ZEITGESCHICHTE

 

Die neugewonnene Redefreiheit

Ein Fest der Demokratie

30. November 2009 | 15:10 Uhr | Von Ulrich Krökel

„Ich wurde ganz ruhig“: Friedrich Schorlemmer spricht am 4. November 1989 auf dem Alexanderplatz. Foto: Bundesarchiv

Fünf Minuten Redezeit, um einer Million Menschen eine neue Welt zu skizzieren. Fünf Minuten, um die angestauten Gefühle zu kanalisieren und zu dieser Masse zu tragen. Wie schnell können fünf Minuten ungenutzt verstreichen! Doch den Wittenberger Theologen und Bürgerrechtler Friedrich Schorlemmer scheint an diesem 4. November 1989  der Mantel der Geschichte zu umhüllen, als er auf die Bühne am Berliner Alexanderplatz tritt: "Als ich oben stand", erinnert er sich später, "wurde ich ganz ruhig und konzentriert.  So etwas habe ich noch nie erlebt und werde es wohl nie wieder erleben."

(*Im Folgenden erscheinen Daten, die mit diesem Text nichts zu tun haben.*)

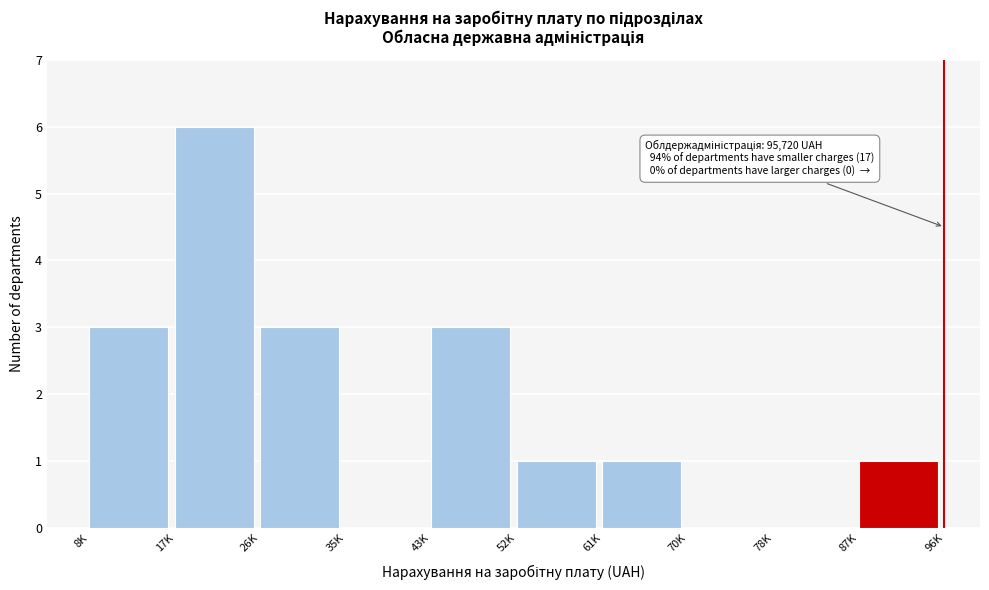

Reading right to left, what are all the values shown in this chart?

87K=1	78K=0	70K=0	61K=1	52K=1	43K=3	35K=0	26K=3	17K=6	8K=3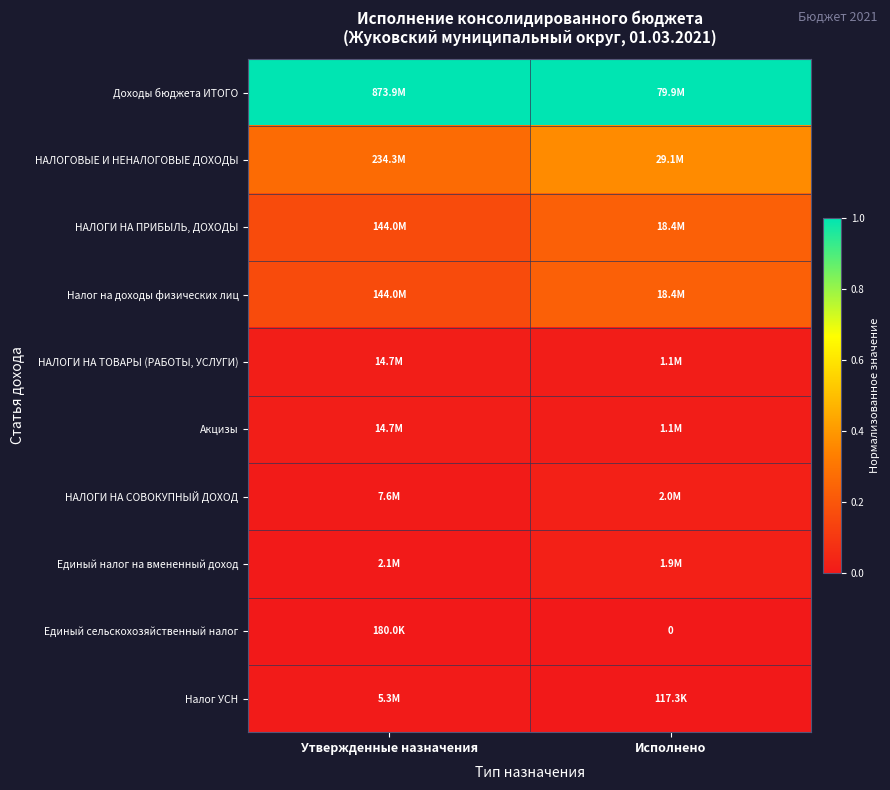

Count the НАЛОГИ НА ТОВАРЫ (РАБОТЫ, УСЛУГИ) values in the range 0 to 1.

2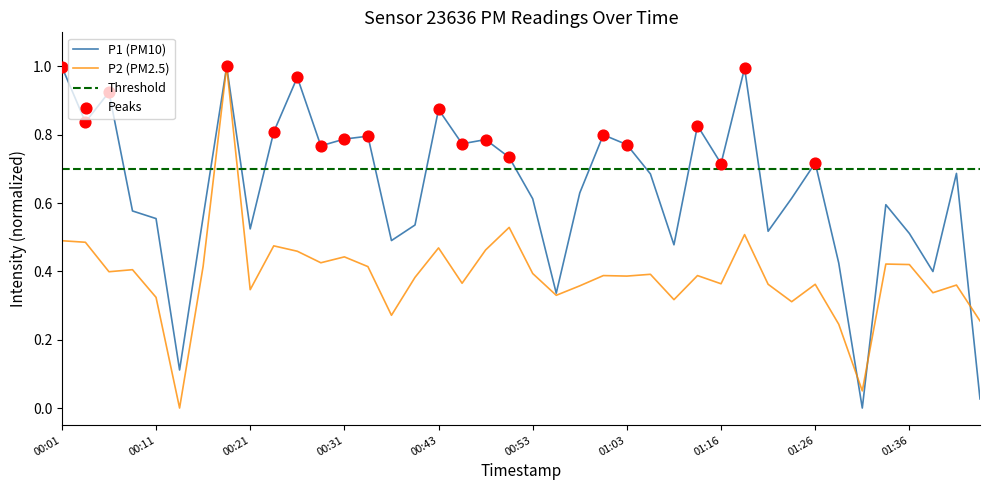

What is the total value across all series at 01:01?

1.2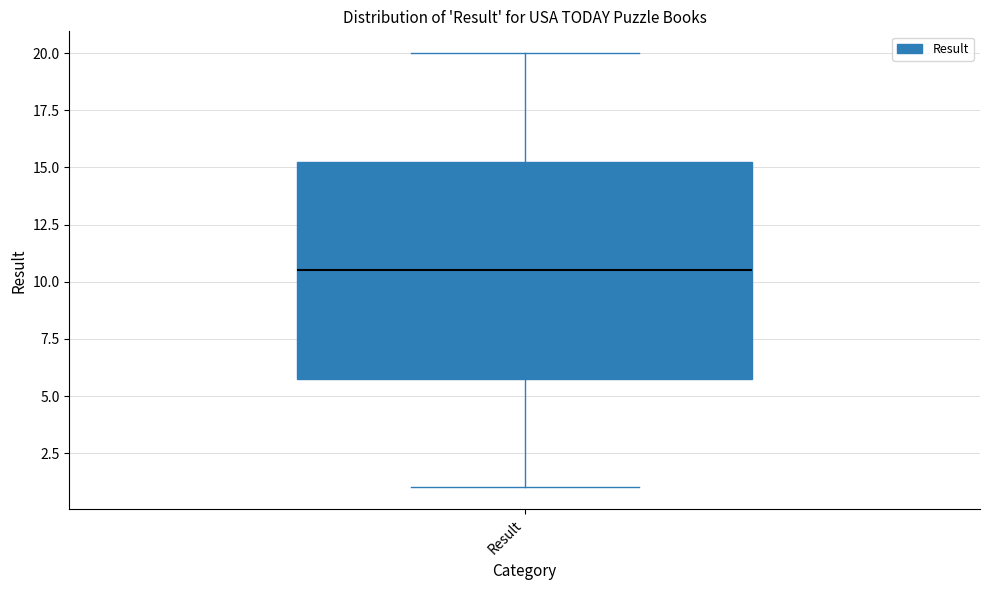

Read this box plot against the y-axis: the position of the median line, the range covered by the box, and the ends of both whiskers. The values are not printed on the chart, so give them approximately, as read against the axis.

median 10.5, box 6.0 to 15.5, whiskers 1.0 to 20.0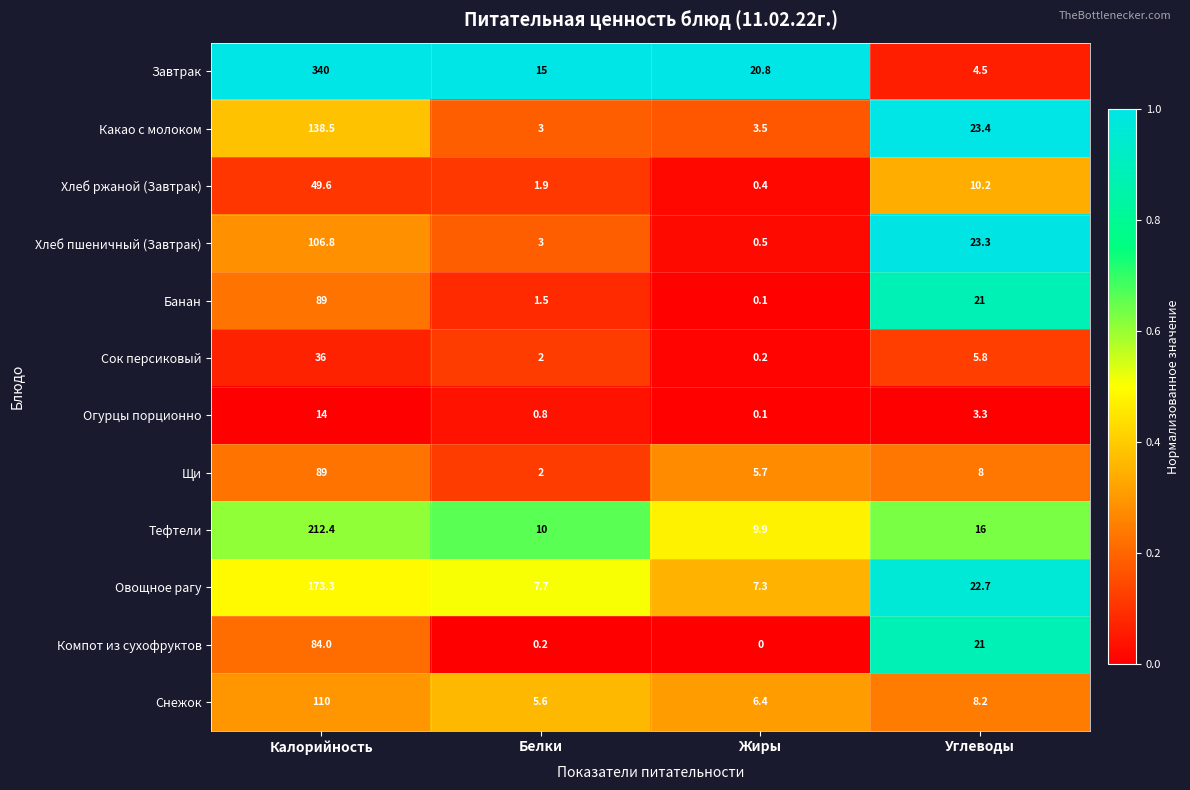

At which category is the sum across all series the highest?

Калорийность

Was dort an diesem Sonnabend geschieht, ist mehr als die größte Demonstration der DDR-Geschichte: Es ist ein Fest der Demokratie. Noch am Morgen des 4.November ist indes keineswegs ausgemacht, dass alles friedlich und fröhlich ablaufen wird. "Die Angst vor Gewalt war auf beiden Seiten groß", erinnert sich Schorlemmer. "Die Angst, dass der Protestzug nicht am Alex haltmacht, sondern geradeaus zur Mauer weitergeht." Doch die Demonstranten beschränken sich auf das, wozu die veranstaltenden Ost-Berliner Künstler aufgerufen haben: Sie treten "gemäß der Verfassung der DDR für Versammlungs- und Redefreiheit" ein. Mit Plakaten wie "Nie mehr Phrasnost - Glasnost!" und "Rechtssicherheit spart Staatssicherheit" verlangen die aufgebrachten Bürger Radikalreformen.

Die Zeit der SED-Mitglieder ist vorbei. Die Menge buht sie aus

Von ihrem Recht auf Redefreiheit machen auf dem Alex zahlreiche Oppositionelle Gebrauch, etwa der Molekularbiologe Jens Reich, der das Neue Forum mitgegründet hat. Oder die Religionslehrerin Marianne Birthler, die später die Stasi-Unterlagenbehörde leiten wird. Aber auch die andere Seite kommt zu Wort. SED-Politbüromitglied Günter Schabowski tritt ebenso auf wie der ehemalige Stasi-General Markus Wolf. Die Masse buht sie aus. Ihre Zeit ist vorbei.

Die Gefahr für die Reformer geht eher von einer anderen Gruppe aus – von jenen, die als "Wendehälse" in die Geschichte eingehen. Manfred Gerlach etwa, der Vorsitzende der "liberalen" Blockpartei, versteigt sich  zu der These: "Wir, die LDPD, haben die Tür zur Erneuerungspolitik aufgestoßen." Der Anwalt Gregor Gysi ergreift ebenfalls das Wort. Er gibt sich überzeugt, dass es „gelingen wird, die Begriffe DDR, Sozialismus, Humanismus, Demokratie und Rechtsstaatlichkeit zu einer untrennbaren Einheit zu verschmelzen“. Später wird er die SED als PDS in die vereinigte Bundesrepublik hinüberretten.
Gefeiert aber werden andere. Eine Million Menschen jubelt Schorlemmer zu, als er fordert, nicht "auf halbem Wege" stehen zu bleiben. "Die Regierung hat auf das Volk zu hören, nicht das Volk auf die Regierung." Schorlemmer nutzt seine fünf Minuten. Fünf Tage später fällt die Mauer.